But must this situation be this way? Can we not envision a way forward that allows for the care of parents and children in light of the request for asylum? Have we become so focused on agenda items that we have completely lost site of the purpose of our civic discourse? If we are required to follow such “laws” it is by no means required that we dole out “consequences” with such thoughtless inhumanity. Casa Padre has been compared to a prison. Go look at the twitter feed.
So I too must respond to the characterization of Scripture in support of such “law keeping.” Not all Christians use the Bible as a sledgehammer. Scripture, the witness to the revelation of Christ, is replete with calls against the abuse of those who are already facing oppression. “A bent reed he shall not break.” The Bible teaches that the supreme characteristic of any follower is love. The supreme characteristic is not affection, not friendship, and not a banal collegiality, but self-sacrificial love.

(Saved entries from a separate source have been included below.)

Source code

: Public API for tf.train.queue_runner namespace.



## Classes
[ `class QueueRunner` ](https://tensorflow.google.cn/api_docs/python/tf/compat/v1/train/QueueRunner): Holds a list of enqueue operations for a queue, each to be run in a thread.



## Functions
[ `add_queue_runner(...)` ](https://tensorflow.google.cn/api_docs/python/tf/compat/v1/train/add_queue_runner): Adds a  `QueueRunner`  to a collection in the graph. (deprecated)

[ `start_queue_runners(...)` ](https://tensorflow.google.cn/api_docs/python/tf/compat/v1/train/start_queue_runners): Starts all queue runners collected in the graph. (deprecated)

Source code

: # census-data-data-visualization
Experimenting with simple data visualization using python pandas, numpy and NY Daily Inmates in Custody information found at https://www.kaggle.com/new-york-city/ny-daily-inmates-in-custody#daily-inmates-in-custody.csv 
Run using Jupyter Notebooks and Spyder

What possible justification is there for this crass dismissal of human persons, who have been created by God and who have sacred worth, from among those who are supposed to understand what “love” is supposed to look like?! Consider that the people announcing such measures also purport to be “pro life!”

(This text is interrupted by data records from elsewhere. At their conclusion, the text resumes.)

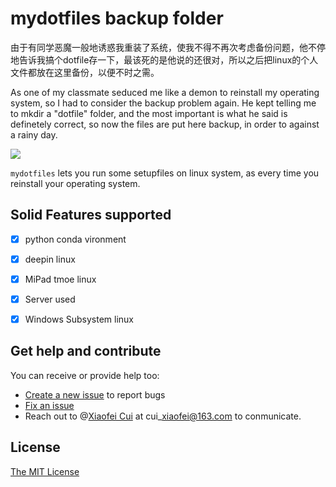 # mydotfiles backup folder

由于有同学恶魔一般地诱惑我重装了系统，使我不得不再次考虑备份问题，他不停地告诉我搞个dotfile存一下，最该死的是他说的还很对，所以之后把linux的个人文件都放在这里备份，以便不时之需。

As one of my classmate seduced me like a demon to reinstall my operating system, so I had to consider the backup problem again. He kept telling me to mkdir a "dotfile" folder, and the most important is what he said is definetely correct, so now the files are put here backup, in order to against a rainy day.

[![](https://img.shields.io/badge/github-cuixiaofei/mydotfiles-brightgreen.svg)](https://github.com/cuixiaofei/mydotfiles)


`mydotfiles` lets you run some setupfiles on linux system, as every time you reinstall your operating system.


## Solid Features supported
- [x] python conda vironment
- [x] deepin linux
- [x] MiPad tmoe linux
- [x] Server used
- [x] Windows Subsystem linux


## Get help and contribute

You can receive or provide help too:

- [Create a new issue](https://github.com/cuixiaofei/mydotfiles/issues/new) to report bugs
- [Fix an issue](https://github.com/cuixiaofei/mydotfiles/issues)
- Reach out to @[Xiaofei Cui](https://github.com/cuixiaofei) at cui\_xiaofei@163.com to conmunicate.


## License

[The MIT License](https://github.com/cuixiaofei/mydotfiles/LICENSE.md)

What is missing? Missing is compassion. Missing is vision. Missing is the sense in which we, as a country, can make the world a better place for everyone. I would appeal to the conservatives and ask how this articulation of the law and this following of the law is pro-life? I would ask the capitalists how restricting the work force and limiting the kinds of jobs people might have is good for the economy? Wouldn’t a capitalist with a heart want to create new jobs and new sectors of the economy for these people who desperately want a better future, not necessarily a handout? Shouldn’t our government, through a quick and deliberate process of inquiry regarding asylum, seek to elevate the lives of those who seem intent to come to our country? Have we regressed to thinking that a parent (in this case several thousands of parents in six weeks) would use children as pawns to secure something for themselves? Where is a broad vision of incorporation that speaks to the hope, faith, and love we share as a country? Certainly we can do better than all this for the least of these.